OpenAI has asked the UK regulator CMA to require that ChatGPT be included in the default suite of Android and Chrome applications. If regulators agree, millions of smartphones will gain a one‑click "smart" search capability, turning the chatbot from a novelty into a direct competitor to traditional search.
OpenAI reports that the service now handles roughly 900 million active users each week, indicating it is no longer a toy but a substantial advertising channel. In the same period Google announced a 16 % rise in search revenue to $63 billion, yet OpenAI's audience growth threatens that monopoly: some queries and associated ad spend could shift toward AI interfaces.
Google has labeled the proposed "pop‑up" updates as intrusive and warned they could degrade user experience, while simultaneously accelerating the rollout of Gemini, its own response to ChatGPT. The episode shows that even a multibillion‑dollar giant must reckon with the rapid emergence of alternative search access points.
For advertisers and SEO teams this is a signal to reassess budget allocation.

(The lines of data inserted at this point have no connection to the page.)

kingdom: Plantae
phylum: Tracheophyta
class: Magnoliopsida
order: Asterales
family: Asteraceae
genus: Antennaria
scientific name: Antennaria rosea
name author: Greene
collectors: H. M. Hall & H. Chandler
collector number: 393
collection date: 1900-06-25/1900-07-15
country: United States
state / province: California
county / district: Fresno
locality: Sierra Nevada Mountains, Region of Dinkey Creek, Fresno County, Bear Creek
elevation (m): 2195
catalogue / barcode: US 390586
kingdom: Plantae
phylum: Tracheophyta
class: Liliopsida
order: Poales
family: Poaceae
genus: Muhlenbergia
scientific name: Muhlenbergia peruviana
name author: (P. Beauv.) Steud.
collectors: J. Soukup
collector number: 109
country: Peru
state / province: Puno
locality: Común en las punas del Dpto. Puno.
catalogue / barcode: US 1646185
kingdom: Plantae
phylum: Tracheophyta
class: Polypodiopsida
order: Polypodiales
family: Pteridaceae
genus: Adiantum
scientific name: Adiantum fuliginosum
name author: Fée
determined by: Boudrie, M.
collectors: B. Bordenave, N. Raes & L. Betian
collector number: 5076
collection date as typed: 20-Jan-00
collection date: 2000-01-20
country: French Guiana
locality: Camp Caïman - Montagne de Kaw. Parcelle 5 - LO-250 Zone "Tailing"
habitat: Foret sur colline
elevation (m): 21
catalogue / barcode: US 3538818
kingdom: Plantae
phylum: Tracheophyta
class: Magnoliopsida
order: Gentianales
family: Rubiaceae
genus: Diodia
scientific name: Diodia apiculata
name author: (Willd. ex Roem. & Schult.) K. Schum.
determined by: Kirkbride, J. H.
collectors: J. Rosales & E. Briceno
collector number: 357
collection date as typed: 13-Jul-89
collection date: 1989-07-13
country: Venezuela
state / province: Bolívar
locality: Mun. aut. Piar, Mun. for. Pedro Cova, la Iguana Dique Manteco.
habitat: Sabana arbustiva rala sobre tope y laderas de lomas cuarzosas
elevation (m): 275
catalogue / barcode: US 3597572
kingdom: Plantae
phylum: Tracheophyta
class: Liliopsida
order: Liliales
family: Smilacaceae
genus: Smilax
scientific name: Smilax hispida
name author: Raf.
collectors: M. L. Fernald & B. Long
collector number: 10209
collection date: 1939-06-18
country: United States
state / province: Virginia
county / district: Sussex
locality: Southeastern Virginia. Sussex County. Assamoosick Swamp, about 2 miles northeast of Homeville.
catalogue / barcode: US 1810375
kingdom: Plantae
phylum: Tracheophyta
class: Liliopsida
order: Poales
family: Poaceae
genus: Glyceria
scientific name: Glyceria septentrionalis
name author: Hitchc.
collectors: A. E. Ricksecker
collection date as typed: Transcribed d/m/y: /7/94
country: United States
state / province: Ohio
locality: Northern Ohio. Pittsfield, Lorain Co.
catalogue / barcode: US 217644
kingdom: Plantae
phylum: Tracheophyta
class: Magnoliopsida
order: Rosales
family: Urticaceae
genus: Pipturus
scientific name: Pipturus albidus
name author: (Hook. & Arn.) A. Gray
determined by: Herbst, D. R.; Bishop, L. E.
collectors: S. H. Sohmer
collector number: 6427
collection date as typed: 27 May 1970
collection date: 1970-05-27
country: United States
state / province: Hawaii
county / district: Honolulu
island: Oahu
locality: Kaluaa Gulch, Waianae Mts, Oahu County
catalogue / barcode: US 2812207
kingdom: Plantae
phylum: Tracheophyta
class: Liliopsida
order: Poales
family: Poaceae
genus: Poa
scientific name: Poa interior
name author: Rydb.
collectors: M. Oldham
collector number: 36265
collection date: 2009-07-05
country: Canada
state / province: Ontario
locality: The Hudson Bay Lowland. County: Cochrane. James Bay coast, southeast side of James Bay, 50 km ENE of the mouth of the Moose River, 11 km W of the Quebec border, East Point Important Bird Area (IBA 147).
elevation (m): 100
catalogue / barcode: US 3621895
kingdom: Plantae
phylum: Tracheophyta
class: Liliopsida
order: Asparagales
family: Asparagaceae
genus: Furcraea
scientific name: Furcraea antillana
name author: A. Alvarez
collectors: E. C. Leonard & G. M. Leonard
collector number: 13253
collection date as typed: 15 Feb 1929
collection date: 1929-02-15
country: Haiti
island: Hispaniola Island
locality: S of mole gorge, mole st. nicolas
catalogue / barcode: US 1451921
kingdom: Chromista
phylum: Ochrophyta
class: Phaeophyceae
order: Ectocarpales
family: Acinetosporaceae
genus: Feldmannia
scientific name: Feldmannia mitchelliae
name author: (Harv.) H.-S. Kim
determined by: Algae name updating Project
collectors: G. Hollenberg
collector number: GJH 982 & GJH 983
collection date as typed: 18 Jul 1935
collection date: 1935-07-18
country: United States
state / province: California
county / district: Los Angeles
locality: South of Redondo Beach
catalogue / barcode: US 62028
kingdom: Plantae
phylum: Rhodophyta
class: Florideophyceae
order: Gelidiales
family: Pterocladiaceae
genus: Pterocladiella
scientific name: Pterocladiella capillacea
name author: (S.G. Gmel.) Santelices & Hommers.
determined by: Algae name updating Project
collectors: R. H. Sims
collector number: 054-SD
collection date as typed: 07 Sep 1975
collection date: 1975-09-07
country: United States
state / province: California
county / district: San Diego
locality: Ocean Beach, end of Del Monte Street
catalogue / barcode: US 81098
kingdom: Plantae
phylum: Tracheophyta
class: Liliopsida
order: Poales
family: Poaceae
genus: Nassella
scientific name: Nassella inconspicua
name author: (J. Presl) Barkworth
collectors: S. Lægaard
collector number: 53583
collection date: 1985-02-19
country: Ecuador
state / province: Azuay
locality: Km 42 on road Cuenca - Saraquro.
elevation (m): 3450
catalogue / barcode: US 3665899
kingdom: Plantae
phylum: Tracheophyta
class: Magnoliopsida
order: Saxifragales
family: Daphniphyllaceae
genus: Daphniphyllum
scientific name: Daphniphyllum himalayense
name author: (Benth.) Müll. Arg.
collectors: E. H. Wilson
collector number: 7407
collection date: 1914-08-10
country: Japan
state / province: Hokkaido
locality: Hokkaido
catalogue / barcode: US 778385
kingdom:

Current estimates suggest AI‑search could capture up to 10 % of total advertising spend within two years. New performance metrics will be required, and creative assets will need to adapt to a conversational format, or else ROI measurement will break down.
The bottom line: shift up to 10 % of ad budgets into AI‑search, establish separate KPIs for dialog‑based queries, and you will avoid losing millions on an emerging media platform.